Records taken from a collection
>>>

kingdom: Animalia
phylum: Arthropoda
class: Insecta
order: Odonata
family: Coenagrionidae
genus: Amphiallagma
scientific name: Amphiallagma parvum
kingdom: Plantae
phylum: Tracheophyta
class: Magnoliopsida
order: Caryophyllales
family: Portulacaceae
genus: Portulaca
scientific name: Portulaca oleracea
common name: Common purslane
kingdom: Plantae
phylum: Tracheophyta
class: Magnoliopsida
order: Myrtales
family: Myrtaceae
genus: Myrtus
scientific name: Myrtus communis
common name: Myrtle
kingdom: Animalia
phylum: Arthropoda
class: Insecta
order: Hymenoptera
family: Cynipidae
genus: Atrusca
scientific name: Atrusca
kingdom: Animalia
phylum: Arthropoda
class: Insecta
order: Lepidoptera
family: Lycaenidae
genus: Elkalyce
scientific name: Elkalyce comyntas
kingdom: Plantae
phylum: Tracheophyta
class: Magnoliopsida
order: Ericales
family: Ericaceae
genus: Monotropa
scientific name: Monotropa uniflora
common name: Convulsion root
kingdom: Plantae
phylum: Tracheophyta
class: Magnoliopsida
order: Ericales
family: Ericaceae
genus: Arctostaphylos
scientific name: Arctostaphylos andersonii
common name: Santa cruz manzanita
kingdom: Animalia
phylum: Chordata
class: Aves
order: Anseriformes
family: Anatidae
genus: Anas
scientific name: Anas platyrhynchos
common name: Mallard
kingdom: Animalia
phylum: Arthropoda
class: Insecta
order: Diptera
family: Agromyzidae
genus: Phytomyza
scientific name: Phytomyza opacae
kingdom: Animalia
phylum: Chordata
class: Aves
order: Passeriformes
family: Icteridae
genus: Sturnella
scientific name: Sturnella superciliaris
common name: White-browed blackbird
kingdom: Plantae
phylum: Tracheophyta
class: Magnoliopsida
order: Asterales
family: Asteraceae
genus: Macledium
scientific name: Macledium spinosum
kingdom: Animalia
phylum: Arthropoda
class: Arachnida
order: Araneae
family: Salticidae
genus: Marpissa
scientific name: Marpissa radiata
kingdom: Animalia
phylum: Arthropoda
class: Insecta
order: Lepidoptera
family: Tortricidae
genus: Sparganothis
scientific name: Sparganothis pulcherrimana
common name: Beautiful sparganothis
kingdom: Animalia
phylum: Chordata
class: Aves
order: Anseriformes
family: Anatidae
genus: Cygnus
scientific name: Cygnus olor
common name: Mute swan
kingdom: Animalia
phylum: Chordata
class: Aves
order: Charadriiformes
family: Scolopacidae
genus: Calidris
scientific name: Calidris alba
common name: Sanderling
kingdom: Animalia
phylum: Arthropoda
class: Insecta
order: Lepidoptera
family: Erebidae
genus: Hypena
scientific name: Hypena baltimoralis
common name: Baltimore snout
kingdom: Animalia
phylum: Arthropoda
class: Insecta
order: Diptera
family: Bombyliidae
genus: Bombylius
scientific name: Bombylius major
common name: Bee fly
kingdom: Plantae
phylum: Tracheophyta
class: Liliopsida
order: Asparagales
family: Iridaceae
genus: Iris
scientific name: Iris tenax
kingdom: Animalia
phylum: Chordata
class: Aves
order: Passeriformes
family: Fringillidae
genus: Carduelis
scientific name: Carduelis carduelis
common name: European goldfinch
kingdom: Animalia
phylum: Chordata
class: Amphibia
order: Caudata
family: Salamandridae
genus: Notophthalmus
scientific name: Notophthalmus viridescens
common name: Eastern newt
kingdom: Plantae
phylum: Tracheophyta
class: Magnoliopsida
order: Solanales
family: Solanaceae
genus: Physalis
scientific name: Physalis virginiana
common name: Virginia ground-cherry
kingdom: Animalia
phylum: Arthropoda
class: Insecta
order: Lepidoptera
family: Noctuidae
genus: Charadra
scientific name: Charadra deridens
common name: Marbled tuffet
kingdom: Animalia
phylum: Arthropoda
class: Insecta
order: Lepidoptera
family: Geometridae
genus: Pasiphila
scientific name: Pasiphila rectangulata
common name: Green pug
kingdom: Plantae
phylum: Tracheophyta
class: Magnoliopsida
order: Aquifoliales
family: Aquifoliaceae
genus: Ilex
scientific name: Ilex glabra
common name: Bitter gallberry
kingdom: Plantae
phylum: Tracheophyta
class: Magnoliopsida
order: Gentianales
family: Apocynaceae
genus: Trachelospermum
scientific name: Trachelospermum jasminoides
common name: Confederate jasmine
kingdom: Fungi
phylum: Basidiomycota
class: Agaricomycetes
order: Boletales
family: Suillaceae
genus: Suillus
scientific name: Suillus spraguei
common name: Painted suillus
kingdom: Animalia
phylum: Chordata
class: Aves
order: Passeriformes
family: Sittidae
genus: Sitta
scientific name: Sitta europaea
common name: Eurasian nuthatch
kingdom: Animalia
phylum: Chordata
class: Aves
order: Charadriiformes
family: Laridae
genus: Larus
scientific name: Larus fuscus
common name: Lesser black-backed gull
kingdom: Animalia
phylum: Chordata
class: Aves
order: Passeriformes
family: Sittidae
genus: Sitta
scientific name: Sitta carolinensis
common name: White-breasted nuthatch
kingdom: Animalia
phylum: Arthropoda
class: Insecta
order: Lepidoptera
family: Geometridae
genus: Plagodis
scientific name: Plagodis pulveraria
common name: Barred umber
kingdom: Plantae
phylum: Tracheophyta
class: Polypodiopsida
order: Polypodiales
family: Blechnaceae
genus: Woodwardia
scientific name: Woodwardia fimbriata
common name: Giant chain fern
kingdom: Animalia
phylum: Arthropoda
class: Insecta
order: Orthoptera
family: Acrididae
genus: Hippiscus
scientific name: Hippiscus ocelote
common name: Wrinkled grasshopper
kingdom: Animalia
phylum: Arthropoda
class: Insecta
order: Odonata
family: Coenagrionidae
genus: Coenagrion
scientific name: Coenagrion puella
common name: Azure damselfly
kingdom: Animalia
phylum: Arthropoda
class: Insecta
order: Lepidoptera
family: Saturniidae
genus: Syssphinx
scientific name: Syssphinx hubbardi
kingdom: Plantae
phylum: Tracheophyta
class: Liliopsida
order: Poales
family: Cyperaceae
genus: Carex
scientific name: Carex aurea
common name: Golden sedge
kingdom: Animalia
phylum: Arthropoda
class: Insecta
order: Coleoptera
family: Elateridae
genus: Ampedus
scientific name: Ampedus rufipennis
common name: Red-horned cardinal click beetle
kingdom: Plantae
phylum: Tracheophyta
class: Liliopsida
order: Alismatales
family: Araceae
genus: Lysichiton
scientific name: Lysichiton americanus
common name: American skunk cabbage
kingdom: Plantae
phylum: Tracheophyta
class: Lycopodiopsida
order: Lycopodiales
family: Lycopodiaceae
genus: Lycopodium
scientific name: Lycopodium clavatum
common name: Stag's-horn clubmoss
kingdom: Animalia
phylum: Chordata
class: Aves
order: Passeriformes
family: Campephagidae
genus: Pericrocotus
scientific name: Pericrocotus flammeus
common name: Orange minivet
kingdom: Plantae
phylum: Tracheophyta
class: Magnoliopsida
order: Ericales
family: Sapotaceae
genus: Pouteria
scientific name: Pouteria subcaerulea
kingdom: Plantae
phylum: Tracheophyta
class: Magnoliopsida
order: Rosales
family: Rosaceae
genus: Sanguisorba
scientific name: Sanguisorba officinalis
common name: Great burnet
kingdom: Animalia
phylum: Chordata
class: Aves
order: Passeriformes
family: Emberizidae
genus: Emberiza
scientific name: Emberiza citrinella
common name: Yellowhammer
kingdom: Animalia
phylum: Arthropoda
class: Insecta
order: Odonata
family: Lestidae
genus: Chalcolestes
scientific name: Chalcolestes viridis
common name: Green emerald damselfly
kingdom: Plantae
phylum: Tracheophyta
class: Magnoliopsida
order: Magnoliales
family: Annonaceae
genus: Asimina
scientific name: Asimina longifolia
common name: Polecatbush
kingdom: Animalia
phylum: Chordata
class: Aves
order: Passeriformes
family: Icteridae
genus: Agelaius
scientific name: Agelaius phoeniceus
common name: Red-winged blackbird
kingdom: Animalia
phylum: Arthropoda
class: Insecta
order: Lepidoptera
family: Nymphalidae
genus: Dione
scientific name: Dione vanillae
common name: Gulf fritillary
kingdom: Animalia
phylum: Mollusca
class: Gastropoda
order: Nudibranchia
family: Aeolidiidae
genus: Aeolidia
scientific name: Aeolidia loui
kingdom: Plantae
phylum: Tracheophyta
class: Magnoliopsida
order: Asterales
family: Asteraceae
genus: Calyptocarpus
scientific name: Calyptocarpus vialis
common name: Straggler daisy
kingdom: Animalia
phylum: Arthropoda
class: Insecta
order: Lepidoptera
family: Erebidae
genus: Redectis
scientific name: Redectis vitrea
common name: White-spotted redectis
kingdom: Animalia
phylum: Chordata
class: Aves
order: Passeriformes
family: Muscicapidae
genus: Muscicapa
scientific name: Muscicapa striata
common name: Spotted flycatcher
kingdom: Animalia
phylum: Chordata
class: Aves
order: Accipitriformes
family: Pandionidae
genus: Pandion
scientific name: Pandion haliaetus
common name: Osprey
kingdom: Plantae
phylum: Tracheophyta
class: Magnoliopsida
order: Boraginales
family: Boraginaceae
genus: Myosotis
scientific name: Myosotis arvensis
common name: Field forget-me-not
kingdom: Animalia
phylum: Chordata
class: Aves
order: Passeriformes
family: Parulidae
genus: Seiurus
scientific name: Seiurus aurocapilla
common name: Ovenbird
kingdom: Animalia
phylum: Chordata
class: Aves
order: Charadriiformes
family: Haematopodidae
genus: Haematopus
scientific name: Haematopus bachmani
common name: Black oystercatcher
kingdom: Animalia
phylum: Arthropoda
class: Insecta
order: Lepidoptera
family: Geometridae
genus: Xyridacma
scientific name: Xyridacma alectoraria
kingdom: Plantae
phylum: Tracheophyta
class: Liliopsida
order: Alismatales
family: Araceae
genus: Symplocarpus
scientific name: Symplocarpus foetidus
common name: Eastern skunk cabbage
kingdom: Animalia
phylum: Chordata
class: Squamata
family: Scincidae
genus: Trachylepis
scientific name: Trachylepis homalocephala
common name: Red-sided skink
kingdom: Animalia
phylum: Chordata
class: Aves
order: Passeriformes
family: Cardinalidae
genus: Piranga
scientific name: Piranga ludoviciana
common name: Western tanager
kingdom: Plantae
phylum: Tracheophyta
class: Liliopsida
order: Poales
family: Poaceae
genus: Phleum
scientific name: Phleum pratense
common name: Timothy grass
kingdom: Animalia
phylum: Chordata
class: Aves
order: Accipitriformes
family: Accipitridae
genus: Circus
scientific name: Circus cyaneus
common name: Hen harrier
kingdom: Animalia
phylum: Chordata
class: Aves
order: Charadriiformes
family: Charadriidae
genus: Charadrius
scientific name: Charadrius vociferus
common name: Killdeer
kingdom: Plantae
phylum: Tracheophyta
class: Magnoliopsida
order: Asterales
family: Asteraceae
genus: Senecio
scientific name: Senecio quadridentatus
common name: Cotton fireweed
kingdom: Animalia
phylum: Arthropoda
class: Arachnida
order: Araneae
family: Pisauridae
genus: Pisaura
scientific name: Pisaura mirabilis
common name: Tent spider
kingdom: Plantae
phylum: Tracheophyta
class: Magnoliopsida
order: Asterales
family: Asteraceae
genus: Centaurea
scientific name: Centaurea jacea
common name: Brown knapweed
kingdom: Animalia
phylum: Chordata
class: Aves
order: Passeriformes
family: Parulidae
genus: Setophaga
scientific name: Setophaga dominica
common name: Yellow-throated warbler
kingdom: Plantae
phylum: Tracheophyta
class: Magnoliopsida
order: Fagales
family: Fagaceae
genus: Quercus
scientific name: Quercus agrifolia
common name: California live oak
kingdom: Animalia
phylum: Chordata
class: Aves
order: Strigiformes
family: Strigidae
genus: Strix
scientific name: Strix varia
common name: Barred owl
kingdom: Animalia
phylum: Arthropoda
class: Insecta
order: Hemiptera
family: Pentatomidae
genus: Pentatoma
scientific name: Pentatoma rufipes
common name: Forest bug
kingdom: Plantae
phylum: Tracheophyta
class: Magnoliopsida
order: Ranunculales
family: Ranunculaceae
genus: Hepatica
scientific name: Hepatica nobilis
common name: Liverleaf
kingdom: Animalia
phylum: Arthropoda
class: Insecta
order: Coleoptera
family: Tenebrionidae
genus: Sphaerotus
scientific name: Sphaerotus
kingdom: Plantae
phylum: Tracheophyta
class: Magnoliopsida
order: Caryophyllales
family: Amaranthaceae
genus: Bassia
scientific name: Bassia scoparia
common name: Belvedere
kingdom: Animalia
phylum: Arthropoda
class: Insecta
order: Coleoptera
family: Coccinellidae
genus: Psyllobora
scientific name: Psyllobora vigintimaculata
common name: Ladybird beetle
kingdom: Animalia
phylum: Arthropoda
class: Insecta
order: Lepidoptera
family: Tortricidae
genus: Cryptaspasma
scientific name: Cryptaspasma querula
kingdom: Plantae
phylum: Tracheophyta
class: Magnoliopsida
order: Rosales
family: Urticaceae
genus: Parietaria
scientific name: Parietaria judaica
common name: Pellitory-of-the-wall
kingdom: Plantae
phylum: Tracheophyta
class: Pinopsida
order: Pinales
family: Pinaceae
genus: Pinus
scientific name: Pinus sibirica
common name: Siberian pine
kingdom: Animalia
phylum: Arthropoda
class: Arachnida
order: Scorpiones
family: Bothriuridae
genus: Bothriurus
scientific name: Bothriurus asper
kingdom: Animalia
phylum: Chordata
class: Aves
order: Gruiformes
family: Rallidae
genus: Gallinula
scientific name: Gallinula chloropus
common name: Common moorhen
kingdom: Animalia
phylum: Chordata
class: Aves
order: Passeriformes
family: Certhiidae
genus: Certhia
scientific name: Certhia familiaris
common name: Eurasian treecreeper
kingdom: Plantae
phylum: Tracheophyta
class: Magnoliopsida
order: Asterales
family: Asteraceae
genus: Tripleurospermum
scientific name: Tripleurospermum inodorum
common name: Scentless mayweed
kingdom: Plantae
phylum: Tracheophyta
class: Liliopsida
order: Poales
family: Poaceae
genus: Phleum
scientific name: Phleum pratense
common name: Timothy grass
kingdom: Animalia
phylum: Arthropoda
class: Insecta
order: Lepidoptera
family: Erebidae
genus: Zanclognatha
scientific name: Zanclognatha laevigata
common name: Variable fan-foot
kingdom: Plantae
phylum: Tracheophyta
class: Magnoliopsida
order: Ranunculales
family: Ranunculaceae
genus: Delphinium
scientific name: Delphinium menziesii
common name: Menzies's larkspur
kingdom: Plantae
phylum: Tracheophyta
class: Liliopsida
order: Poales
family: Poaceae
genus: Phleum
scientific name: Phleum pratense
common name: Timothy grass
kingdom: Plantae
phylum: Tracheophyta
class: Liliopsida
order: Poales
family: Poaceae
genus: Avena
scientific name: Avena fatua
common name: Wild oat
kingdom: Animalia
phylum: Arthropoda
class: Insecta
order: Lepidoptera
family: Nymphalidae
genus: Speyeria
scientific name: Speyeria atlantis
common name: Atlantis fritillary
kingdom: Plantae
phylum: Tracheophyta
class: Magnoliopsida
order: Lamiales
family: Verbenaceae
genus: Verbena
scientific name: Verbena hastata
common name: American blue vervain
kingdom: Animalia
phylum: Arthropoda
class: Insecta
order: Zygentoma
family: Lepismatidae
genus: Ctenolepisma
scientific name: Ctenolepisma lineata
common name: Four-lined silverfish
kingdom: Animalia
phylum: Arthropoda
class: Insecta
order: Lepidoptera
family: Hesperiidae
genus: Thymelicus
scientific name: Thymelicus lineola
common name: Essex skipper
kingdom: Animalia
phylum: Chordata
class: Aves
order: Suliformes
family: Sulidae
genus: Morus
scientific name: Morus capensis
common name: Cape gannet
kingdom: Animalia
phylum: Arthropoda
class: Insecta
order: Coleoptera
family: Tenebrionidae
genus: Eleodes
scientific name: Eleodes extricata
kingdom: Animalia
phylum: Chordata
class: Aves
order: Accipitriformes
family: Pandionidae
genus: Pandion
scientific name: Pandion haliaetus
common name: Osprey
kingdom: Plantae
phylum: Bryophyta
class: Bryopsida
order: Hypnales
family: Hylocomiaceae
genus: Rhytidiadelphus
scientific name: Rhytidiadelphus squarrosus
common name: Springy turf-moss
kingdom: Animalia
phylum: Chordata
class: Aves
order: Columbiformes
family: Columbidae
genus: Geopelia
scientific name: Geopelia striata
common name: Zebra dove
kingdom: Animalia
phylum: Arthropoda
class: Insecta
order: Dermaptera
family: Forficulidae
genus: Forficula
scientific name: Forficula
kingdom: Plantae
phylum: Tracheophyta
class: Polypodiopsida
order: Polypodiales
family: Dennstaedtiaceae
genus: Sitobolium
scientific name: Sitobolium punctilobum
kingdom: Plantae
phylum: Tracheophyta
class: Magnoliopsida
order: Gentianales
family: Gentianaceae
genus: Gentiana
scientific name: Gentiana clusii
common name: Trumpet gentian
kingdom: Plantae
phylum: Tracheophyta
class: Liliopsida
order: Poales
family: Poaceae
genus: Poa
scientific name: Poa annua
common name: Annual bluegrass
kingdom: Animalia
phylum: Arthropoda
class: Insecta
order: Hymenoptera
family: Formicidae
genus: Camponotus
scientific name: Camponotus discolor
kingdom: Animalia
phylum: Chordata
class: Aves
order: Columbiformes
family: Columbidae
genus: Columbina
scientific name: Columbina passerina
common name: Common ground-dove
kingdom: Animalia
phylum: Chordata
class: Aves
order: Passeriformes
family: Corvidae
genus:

<<<

(Stated task)
Please convert the records into a two-column CSV headed "field" and "value", one row per line, with the text before the answer under field and the answer under value, each in a quoted field with line breaks turned into spaces. Begin at the line that has "common name: Brown knapweed" and stop after the line that has "scientific name: Psyllobora vigintimaculata".

(Response below)
field,value
"common name:","Brown knapweed"
"kingdom:","Animalia"
"phylum:","Chordata"
"class:","Aves"
"order:","Passeriformes"
"family:","Parulidae"
"genus:","Setophaga"
"scientific name:","Setophaga dominica"
"common name:","Yellow-throated warbler"
"kingdom:","Plantae"
"phylum:","Tracheophyta"
"class:","Magnoliopsida"
"order:","Fagales"
"family:","Fagaceae"
"genus:","Quercus"
"scientific name:","Quercus agrifolia"
"common name:","California live oak"
"kingdom:","Animalia"
"phylum:","Chordata"
"class:","Aves"
"order:","Strigiformes"
"family:","Strigidae"
"genus:","Strix"
"scientific name:","Strix varia"
"common name:","Barred owl"
"kingdom:","Animalia"
"phylum:","Arthropoda"
"class:","Insecta"
"order:","Hemiptera"
"family:","Pentatomidae"
"genus:","Pentatoma"
"scientific name:","Pentatoma rufipes"
"common name:","Forest bug"
"kingdom:","Plantae"
"phylum:","Tracheophyta"
"class:","Magnoliopsida"
"order:","Ranunculales"
"family:","Ranunculaceae"
"genus:","Hepatica"
"scientific name:","Hepatica nobilis"
"common name:","Liverleaf"
"kingdom:","Animalia"
"phylum:","Arthropoda"
"class:","Insecta"
"order:","Coleoptera"
"family:","Tenebrionidae"
"genus:","Sphaerotus"
"scientific name:","Sphaerotus"
"kingdom:","Plantae"
"phylum:","Tracheophyta"
"class:","Magnoliopsida"
"order:","Caryophyllales"
"family:","Amaranthaceae"
"genus:","Bassia"
"scientific name:","Bassia scoparia"
"common name:","Belvedere"
"kingdom:","Animalia"
"phylum:","Arthropoda"
"class:","Insecta"
"order:","Coleoptera"
"family:","Coccinellidae"
"genus:","Psyllobora"
"scientific name:","Psyllobora vigintimaculata"